## WHAT THE EXERCISE ASKS
Each record below should be written out again exactly as given.

## EXTRACTED INFORMATION

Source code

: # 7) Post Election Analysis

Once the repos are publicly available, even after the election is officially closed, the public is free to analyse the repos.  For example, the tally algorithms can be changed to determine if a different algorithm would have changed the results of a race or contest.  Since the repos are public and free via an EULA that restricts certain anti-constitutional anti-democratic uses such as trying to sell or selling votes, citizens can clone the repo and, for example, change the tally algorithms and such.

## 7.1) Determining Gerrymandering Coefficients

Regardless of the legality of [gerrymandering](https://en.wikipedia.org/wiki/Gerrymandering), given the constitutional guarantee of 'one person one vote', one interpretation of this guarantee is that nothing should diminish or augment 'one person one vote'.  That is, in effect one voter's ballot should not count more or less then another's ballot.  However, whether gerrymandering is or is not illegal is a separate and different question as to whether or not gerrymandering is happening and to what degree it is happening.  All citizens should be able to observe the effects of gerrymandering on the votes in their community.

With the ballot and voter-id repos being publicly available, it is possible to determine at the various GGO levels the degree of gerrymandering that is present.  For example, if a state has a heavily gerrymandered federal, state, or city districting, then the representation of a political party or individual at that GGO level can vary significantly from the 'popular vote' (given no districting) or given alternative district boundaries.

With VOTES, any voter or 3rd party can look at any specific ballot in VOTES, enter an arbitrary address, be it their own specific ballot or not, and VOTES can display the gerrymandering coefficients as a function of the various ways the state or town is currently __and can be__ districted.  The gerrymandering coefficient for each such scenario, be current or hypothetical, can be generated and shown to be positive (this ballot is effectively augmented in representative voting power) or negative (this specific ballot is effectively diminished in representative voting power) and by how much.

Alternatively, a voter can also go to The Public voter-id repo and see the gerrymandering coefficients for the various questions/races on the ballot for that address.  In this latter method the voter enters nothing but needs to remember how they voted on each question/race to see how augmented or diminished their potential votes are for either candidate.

## SOLUTION TO THIS TASK
Source code

: # 7) Post Election Analysis

Once the repos are publicly available, even after the election is officially closed, the public is free to analyse the repos.  For example, the tally algorithms can be changed to determine if a different algorithm would have changed the results of a race or contest.  Since the repos are public and free via an EULA that restricts certain anti-constitutional anti-democratic uses such as trying to sell or selling votes, citizens can clone the repo and, for example, change the tally algorithms and such.

## 7.1) Determining Gerrymandering Coefficients

Regardless of the legality of [gerrymandering](https://en.wikipedia.org/wiki/Gerrymandering), given the constitutional guarantee of 'one person one vote', one interpretation of this guarantee is that nothing should diminish or augment 'one person one vote'.  That is, in effect one voter's ballot should not count more or less then another's ballot.  However, whether gerrymandering is or is not illegal is a separate and different question as to whether or not gerrymandering is happening and to what degree it is happening.  All citizens should be able to observe the effects of gerrymandering on the votes in their community.

With the ballot and voter-id repos being publicly available, it is possible to determine at the various GGO levels the degree of gerrymandering that is present.  For example, if a state has a heavily gerrymandered federal, state, or city districting, then the representation of a political party or individual at that GGO level can vary significantly from the 'popular vote' (given no districting) or given alternative district boundaries.

With VOTES, any voter or 3rd party can look at any specific ballot in VOTES, enter an arbitrary address, be it their own specific ballot or not, and VOTES can display the gerrymandering coefficients as a function of the various ways the state or town is currently __and can be__ districted.  The gerrymandering coefficient for each such scenario, be current or hypothetical, can be generated and shown to be positive (this ballot is effectively augmented in representative voting power) or negative (this specific ballot is effectively diminished in representative voting power) and by how much.

Alternatively, a voter can also go to The Public voter-id repo and see the gerrymandering coefficients for the various questions/races on the ballot for that address.  In this latter method the voter enters nothing but needs to remember how they voted on each question/race to see how augmented or diminished their potential votes are for either candidate.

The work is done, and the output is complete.